* **Required action**: Reproduce the text read from each of the records below, line for line and unchanged, and leave out the pictures.
START Dataset records
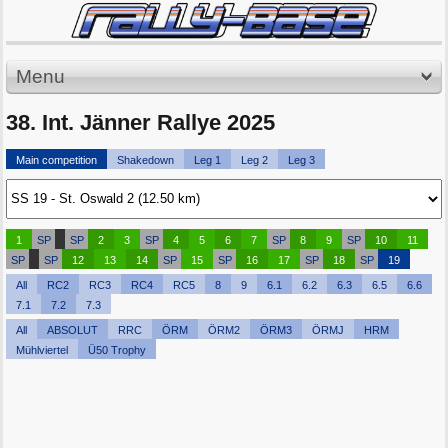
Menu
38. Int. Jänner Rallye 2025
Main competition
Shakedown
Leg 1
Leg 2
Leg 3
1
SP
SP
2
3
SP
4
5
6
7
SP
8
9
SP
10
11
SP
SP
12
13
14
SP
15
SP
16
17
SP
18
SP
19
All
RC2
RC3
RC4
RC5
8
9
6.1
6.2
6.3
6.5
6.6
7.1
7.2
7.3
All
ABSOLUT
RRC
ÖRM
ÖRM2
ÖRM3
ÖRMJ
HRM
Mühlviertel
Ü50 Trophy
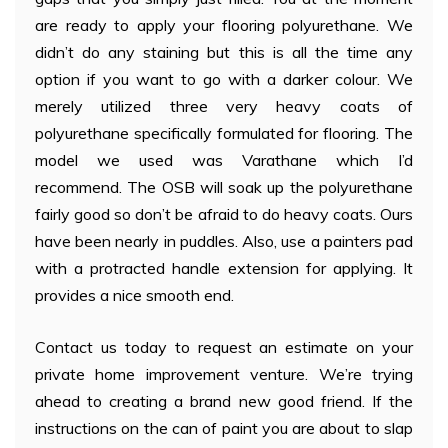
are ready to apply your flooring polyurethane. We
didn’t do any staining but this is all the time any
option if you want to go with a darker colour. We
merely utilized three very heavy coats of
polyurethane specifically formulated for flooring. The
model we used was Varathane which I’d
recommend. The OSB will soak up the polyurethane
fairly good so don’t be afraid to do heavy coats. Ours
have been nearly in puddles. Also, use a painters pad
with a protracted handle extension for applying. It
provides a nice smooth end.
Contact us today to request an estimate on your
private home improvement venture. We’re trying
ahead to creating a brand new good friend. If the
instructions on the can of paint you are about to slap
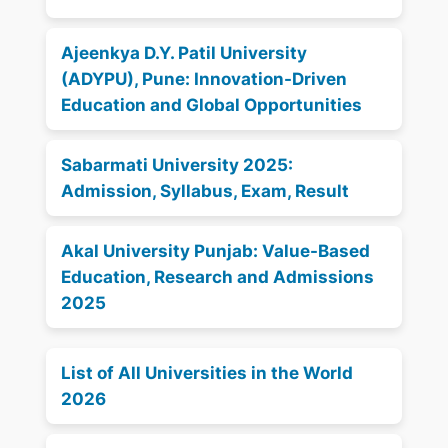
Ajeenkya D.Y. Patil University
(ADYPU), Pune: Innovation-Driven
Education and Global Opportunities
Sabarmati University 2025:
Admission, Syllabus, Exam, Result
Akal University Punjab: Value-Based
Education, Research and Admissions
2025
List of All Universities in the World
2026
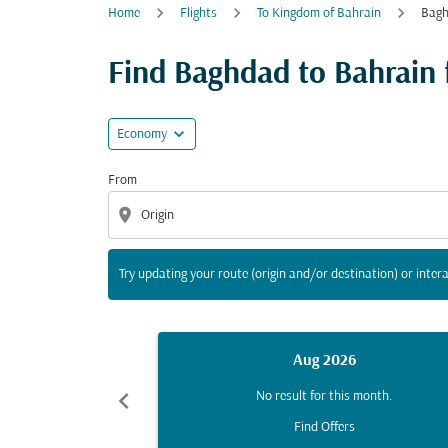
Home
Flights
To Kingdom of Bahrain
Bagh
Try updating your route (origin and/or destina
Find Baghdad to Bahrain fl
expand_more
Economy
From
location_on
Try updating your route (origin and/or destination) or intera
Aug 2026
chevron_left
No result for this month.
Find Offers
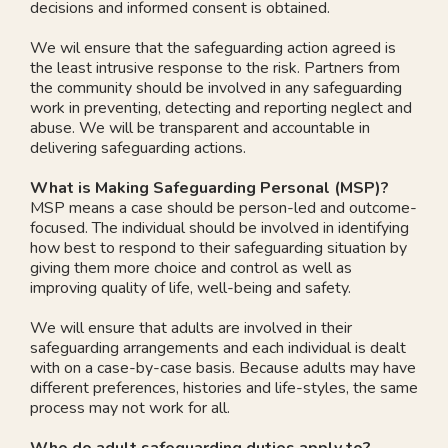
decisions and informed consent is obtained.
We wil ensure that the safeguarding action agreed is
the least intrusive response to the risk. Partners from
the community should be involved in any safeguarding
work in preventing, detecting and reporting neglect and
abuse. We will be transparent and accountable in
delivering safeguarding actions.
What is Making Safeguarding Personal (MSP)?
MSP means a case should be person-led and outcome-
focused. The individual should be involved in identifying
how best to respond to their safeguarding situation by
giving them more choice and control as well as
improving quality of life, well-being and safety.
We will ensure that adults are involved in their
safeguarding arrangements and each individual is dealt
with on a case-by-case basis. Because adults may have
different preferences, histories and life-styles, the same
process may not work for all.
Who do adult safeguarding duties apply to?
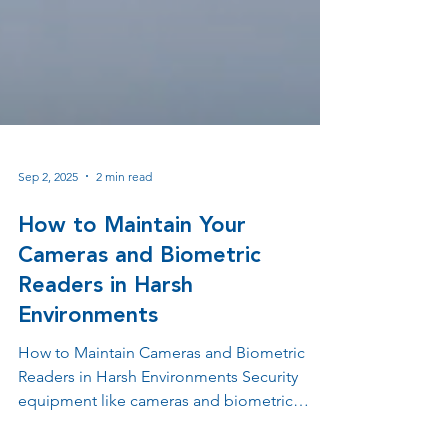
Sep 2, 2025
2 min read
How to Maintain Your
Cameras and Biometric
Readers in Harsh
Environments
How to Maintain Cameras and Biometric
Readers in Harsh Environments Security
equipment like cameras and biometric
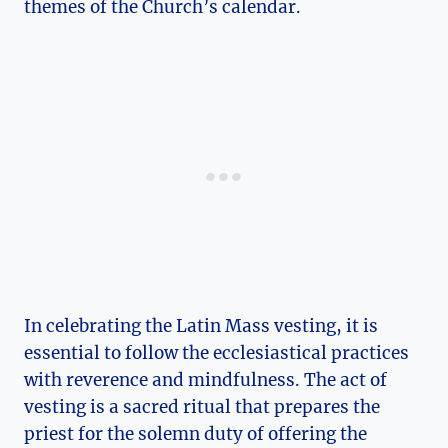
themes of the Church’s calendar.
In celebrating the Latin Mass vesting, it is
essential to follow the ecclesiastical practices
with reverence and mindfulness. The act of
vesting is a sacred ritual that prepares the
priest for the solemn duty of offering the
END Dataset records
* **Your response**:
Menu
38. Int. Jänner Rallye 2025
Main competition
Shakedown
Leg 1
Leg 2
Leg 3
1
SP
SP
2
3
SP
4
5
6
7
SP
8
9
SP
10
11
SP
SP
12
13
14
SP
15
SP
16
17
SP
18
SP
19
All
RC2
RC3
RC4
RC5
8
9
6.1
6.2
6.3
6.5
6.6
7.1
7.2
7.3
All
ABSOLUT
RRC
ÖRM
ÖRM2
ÖRM3
ÖRMJ
HRM
Mühlviertel
Ü50 Trophy
are ready to apply your flooring polyurethane. We
didn’t do any staining but this is all the time any
option if you want to go with a darker colour. We
merely utilized three very heavy coats of
polyurethane specifically formulated for flooring. The
model we used was Varathane which I’d
recommend. The OSB will soak up the polyurethane
fairly good so don’t be afraid to do heavy coats. Ours
have been nearly in puddles. Also, use a painters pad
with a protracted handle extension for applying. It
provides a nice smooth end.
Contact us today to request an estimate on your
private home improvement venture. We’re trying
ahead to creating a brand new good friend. If the
instructions on the can of paint you are about to slap
Ajeenkya D.Y. Patil University
(ADYPU), Pune: Innovation-Driven
Education and Global Opportunities
Sabarmati University 2025:
Admission, Syllabus, Exam, Result
Akal University Punjab: Value-Based
Education, Research and Admissions
2025
List of All Universities in the World
2026
Home
Flights
To Kingdom of Bahrain
Bagh
Try updating your route (origin and/or destina
Find Baghdad to Bahrain fl
expand_more
Economy
From
location_on
Try updating your route (origin and/or destination) or intera
Aug 2026
chevron_left
No result for this month.
Find Offers
decisions and informed consent is obtained.
We wil ensure that the safeguarding action agreed is
the least intrusive response to the risk. Partners from
the community should be involved in any safeguarding
work in preventing, detecting and reporting neglect and
abuse. We will be transparent and accountable in
delivering safeguarding actions.
What is Making Safeguarding Personal (MSP)?
MSP means a case should be person-led and outcome-
focused. The individual should be involved in identifying
how best to respond to their safeguarding situation by
giving them more choice and control as well as
improving quality of life, well-being and safety.
We will ensure that adults are involved in their
safeguarding arrangements and each individual is dealt
with on a case-by-case basis. Because adults may have
different preferences, histories and life-styles, the same
process may not work for all.
Who do adult safeguarding duties apply to?
Sep 2, 2025
2 min read
How to Maintain Your
Cameras and Biometric
Readers in Harsh
Environments
How to Maintain Cameras and Biometric
Readers in Harsh Environments Security
equipment like cameras and biometric
themes of the Church’s calendar.
In celebrating the Latin Mass vesting, it is
essential to follow the ecclesiastical practices
with reverence and mindfulness. The act of
vesting is a sacred ritual that prepares the
priest for the solemn duty of offering the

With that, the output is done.